Livestock and cattle markets, which complement farming, were also devastated. Mass abductions of herds destroyed entire families. Weekly fairs — the lifeblood of rural economies in Ségou and Mopti — became rare, risky or impossible. Women, who play key roles in market gardening, food processing and small trade, saw their autonomy shrink. The blockade didn’t just destroy income — it severed the trade networks that sustained entire communities.

Community solidarity: the hidden strength of besieged villages

Yet life under blockade is not only suffering. In all three villages, fieldwork uncovered remarkable acts of solidarity: shared meals, pooled water, care for the sick, shared labor, support for vulnerable households. In Saye and Marébougou, residents spoke of strengthened community bonds in the face of adversity.

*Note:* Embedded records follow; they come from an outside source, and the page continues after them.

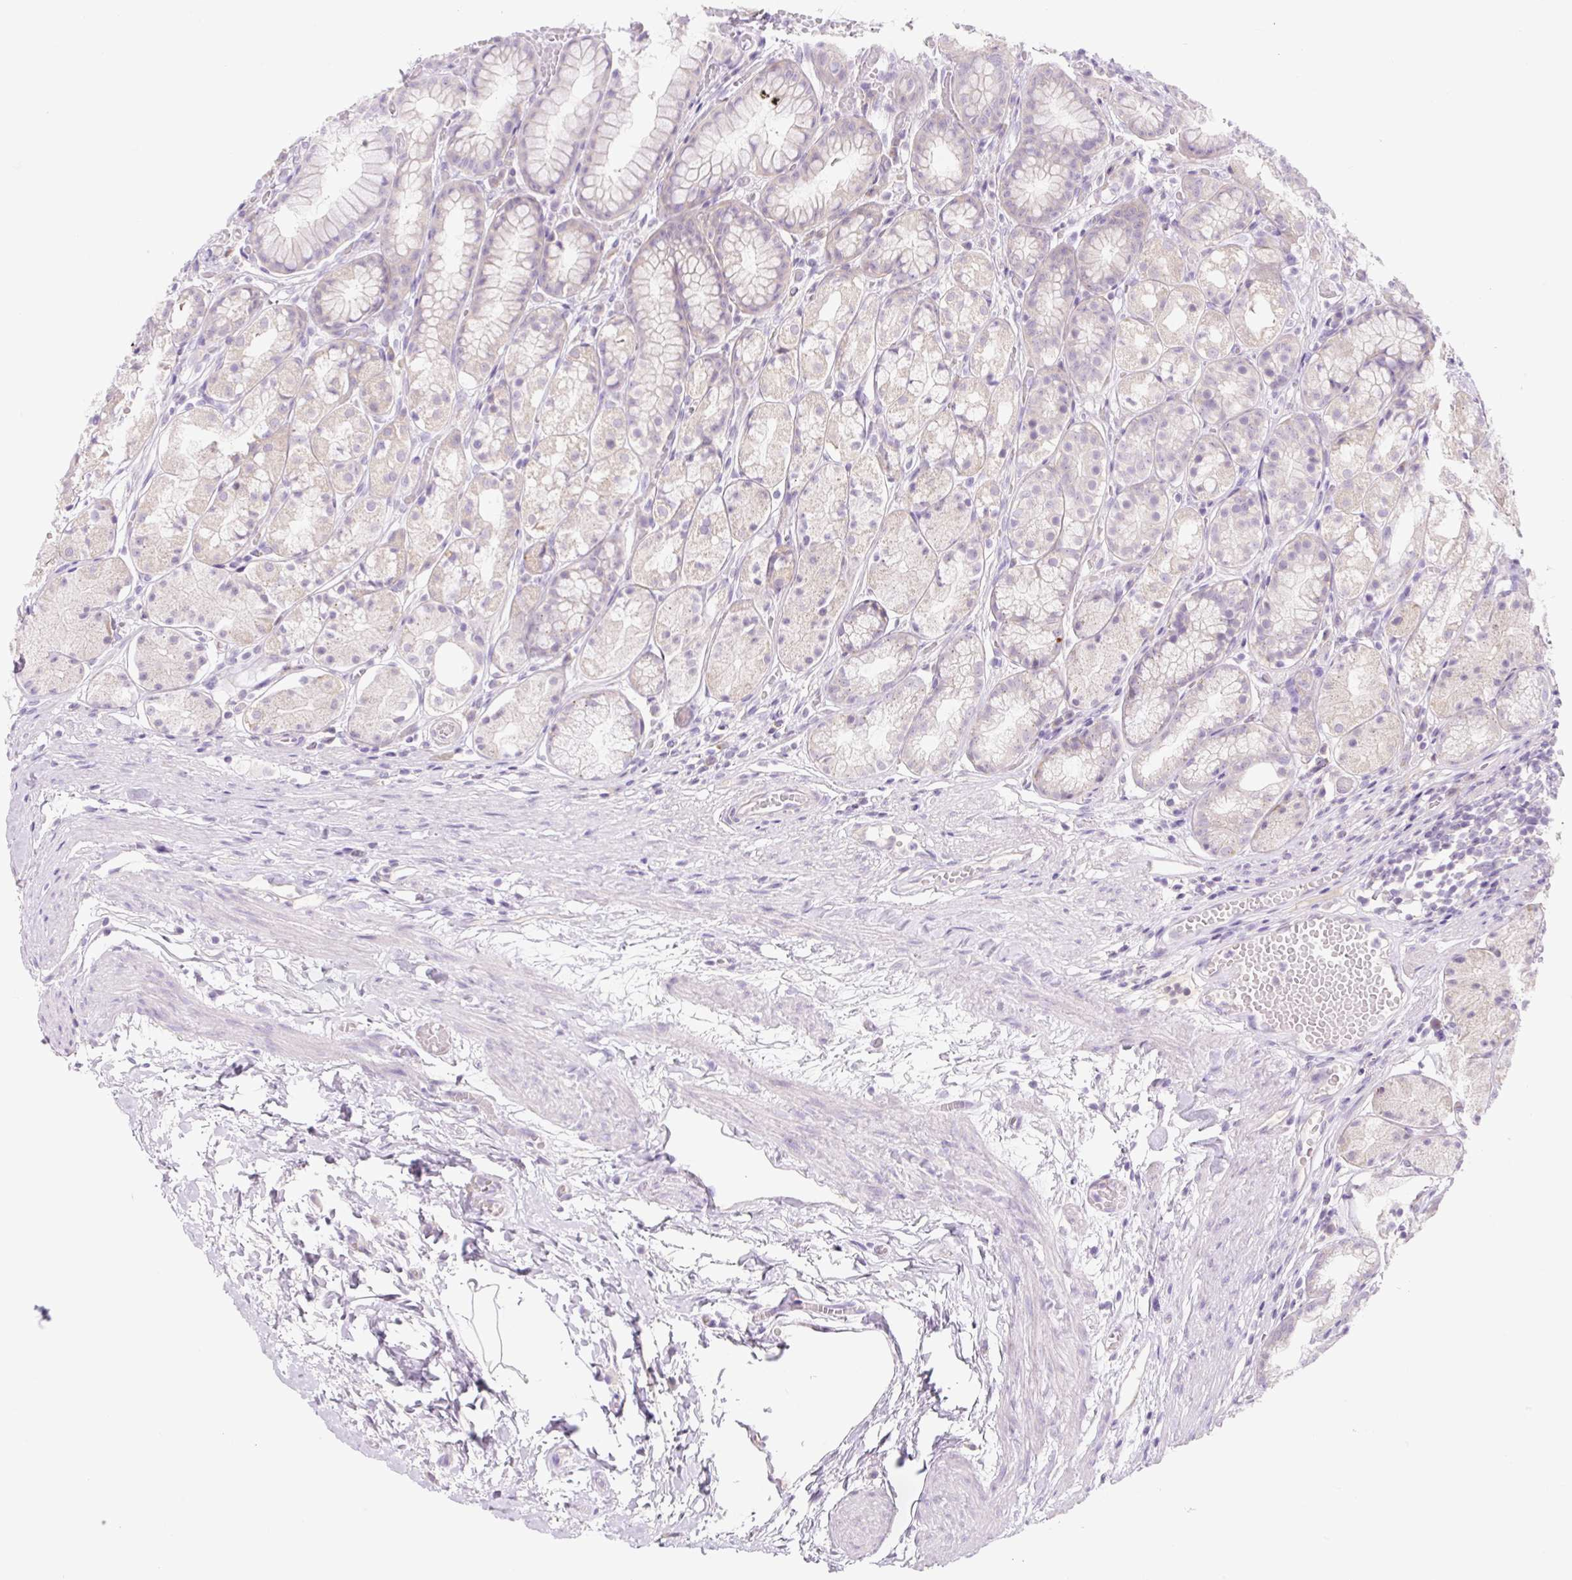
{"staining": {"intensity": "negative", "quantity": "none", "location": "none"}, "tissue": "stomach", "cell_type": "Glandular cells", "image_type": "normal", "snomed": [{"axis": "morphology", "description": "Normal tissue, NOS"}, {"axis": "topography", "description": "Smooth muscle"}, {"axis": "topography", "description": "Stomach"}], "caption": "Glandular cells show no significant protein expression in normal stomach.", "gene": "CELF6", "patient": {"sex": "male", "age": 70}}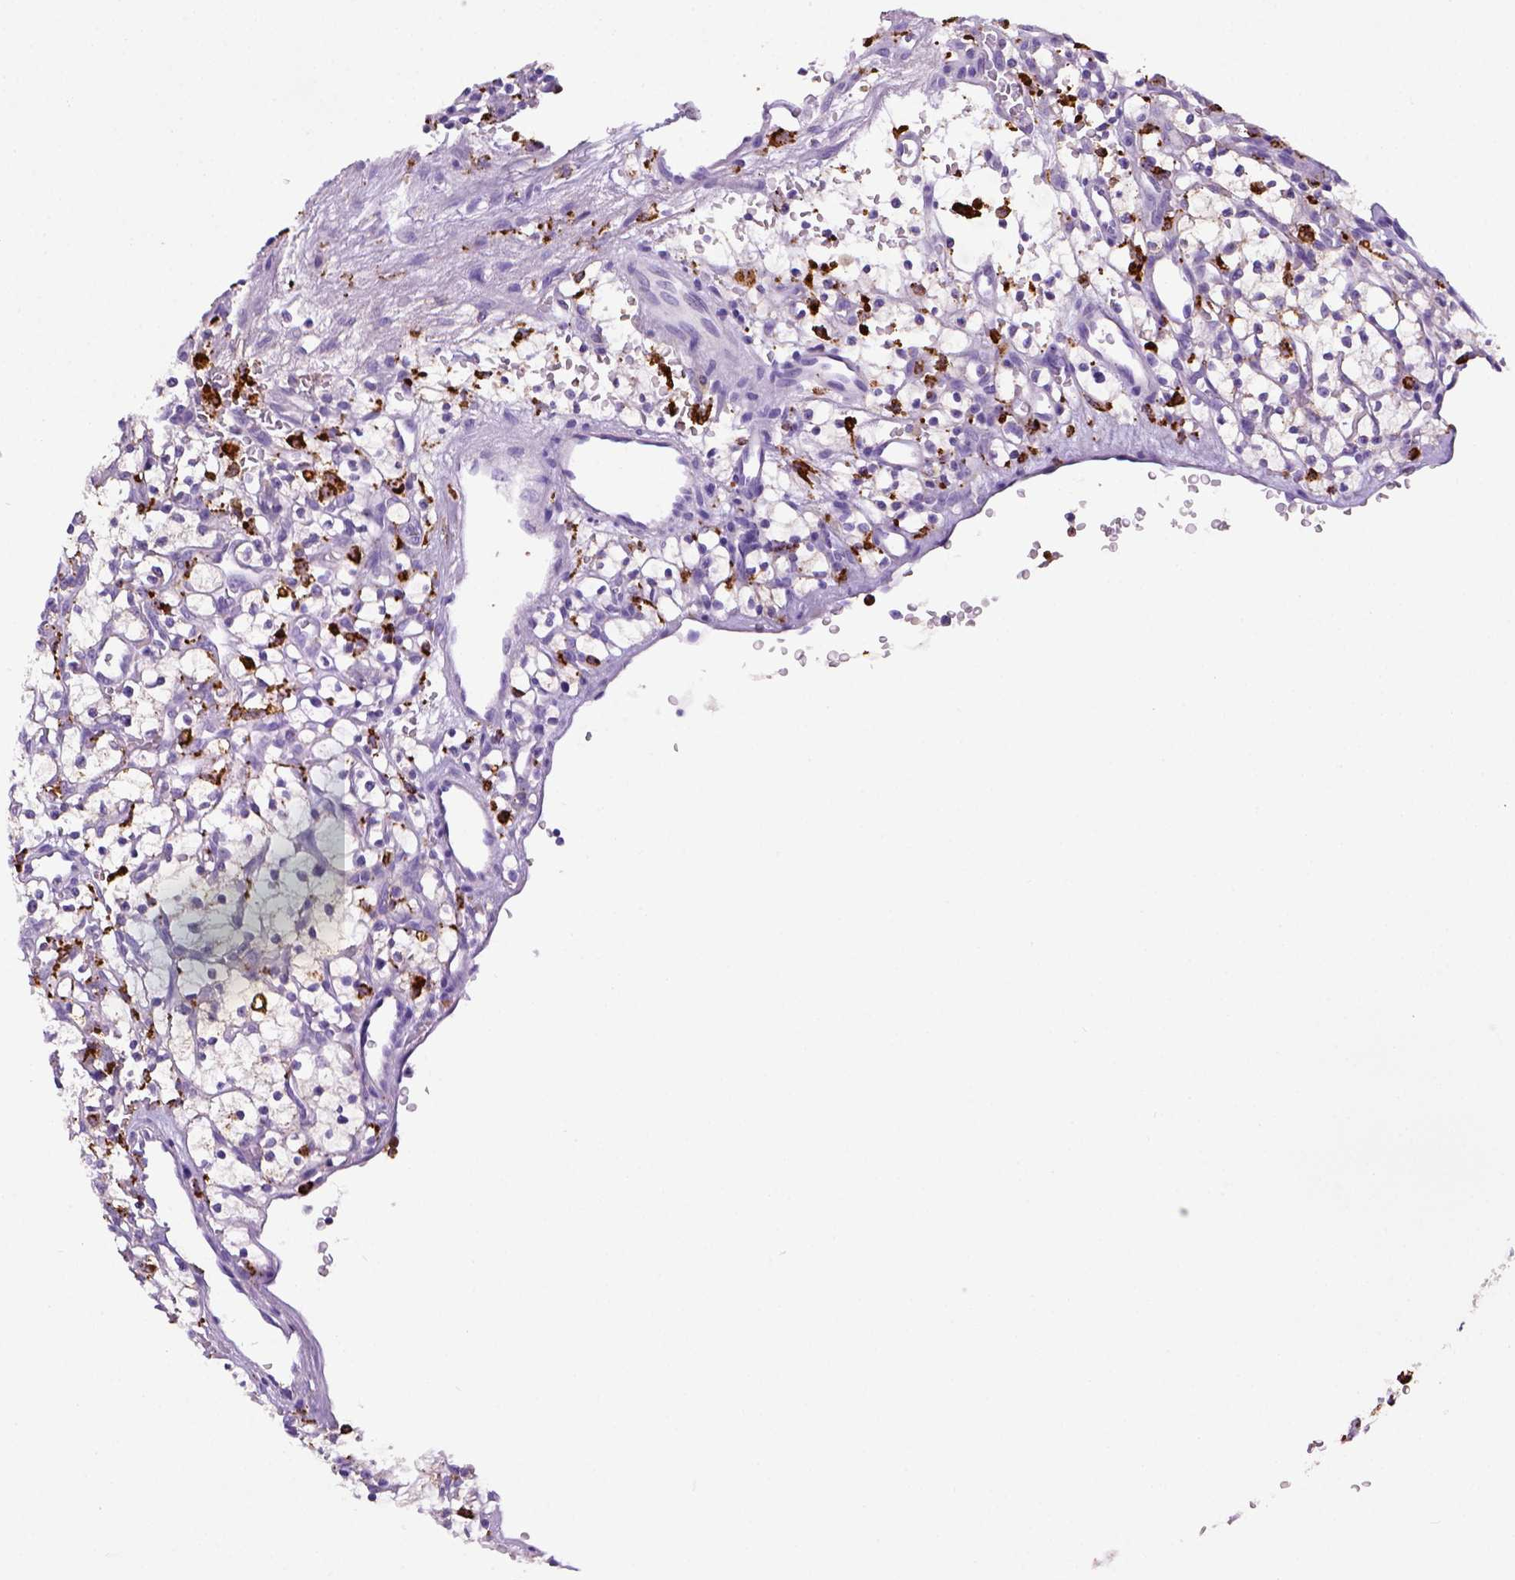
{"staining": {"intensity": "negative", "quantity": "none", "location": "none"}, "tissue": "renal cancer", "cell_type": "Tumor cells", "image_type": "cancer", "snomed": [{"axis": "morphology", "description": "Adenocarcinoma, NOS"}, {"axis": "topography", "description": "Kidney"}], "caption": "Immunohistochemical staining of human renal cancer (adenocarcinoma) exhibits no significant staining in tumor cells.", "gene": "CD68", "patient": {"sex": "female", "age": 64}}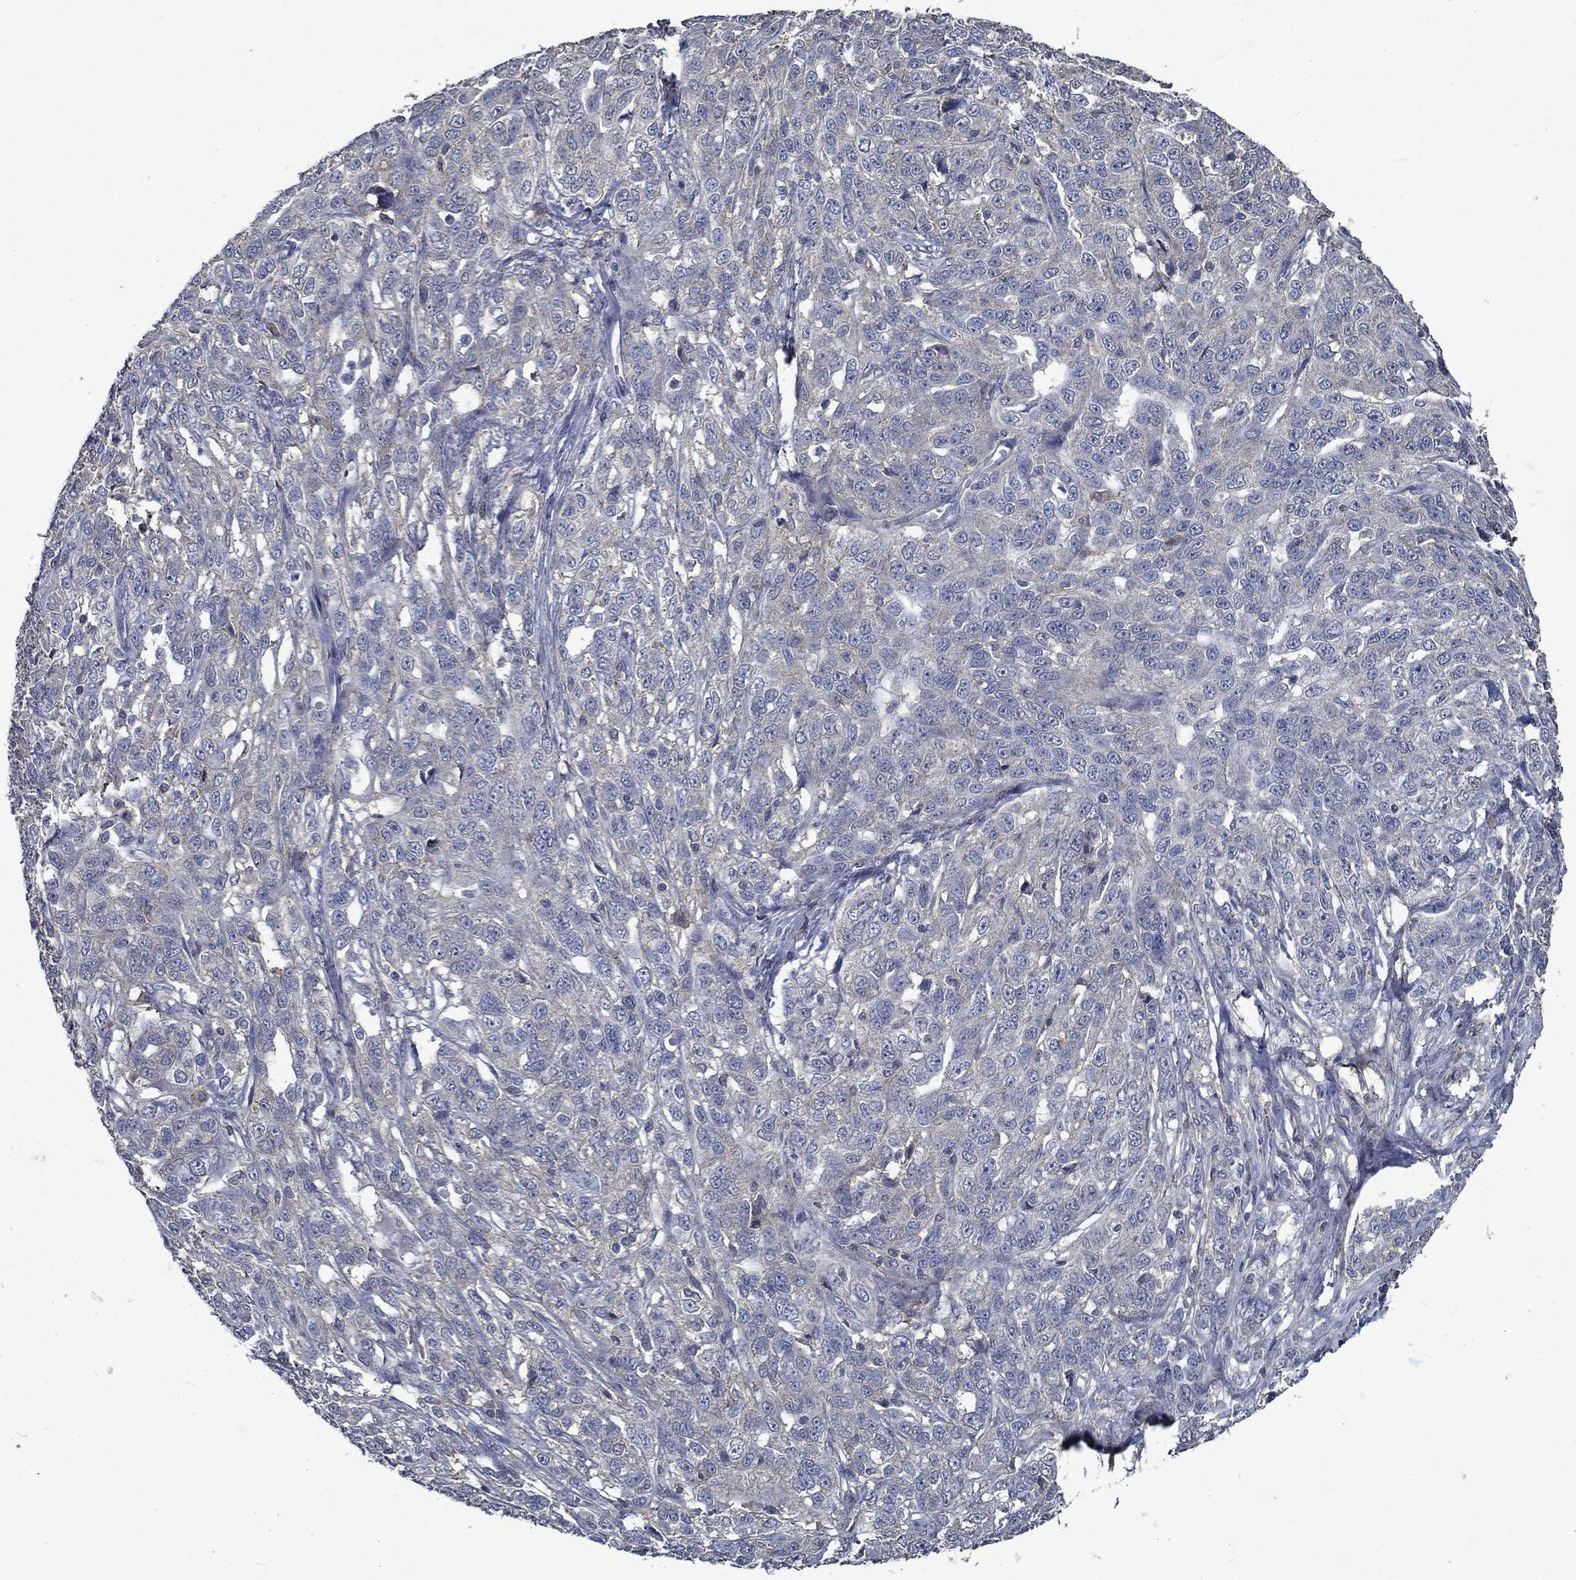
{"staining": {"intensity": "moderate", "quantity": "<25%", "location": "cytoplasmic/membranous"}, "tissue": "ovarian cancer", "cell_type": "Tumor cells", "image_type": "cancer", "snomed": [{"axis": "morphology", "description": "Cystadenocarcinoma, serous, NOS"}, {"axis": "topography", "description": "Ovary"}], "caption": "Serous cystadenocarcinoma (ovarian) stained for a protein (brown) exhibits moderate cytoplasmic/membranous positive staining in approximately <25% of tumor cells.", "gene": "SLC44A1", "patient": {"sex": "female", "age": 71}}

These networks of mutual aid do not eliminate hunger or fear. But they delay — at least temporarily — the total collapse of social fabric. They prove that villagers are not passive victims. They are active agents in their own survival, improvising local forms of protection when the state is absent.

Marébougou, Saye and Kori-Maoundé show that the blockade in Mali is far more than a military tactic. It has become a sophisticated territorial control technology. By dominating roads, markets, schools and social norms, armed groups are reshaping daily life. Though they do not occupy every village, their influence increasingly shapes how people live, work and survive.

Each community responds differently: forced surrender, prolonged resistance, refusal to negotiate, partial flight or pragmatic arrangements. But one question unites them all: how do you live when the very links tying your village to the world — roads, fields, schools, markets — can be severed without warning? In Ségou and Mopti, the blockade does more than create shortages. It establishes a political order built on fear.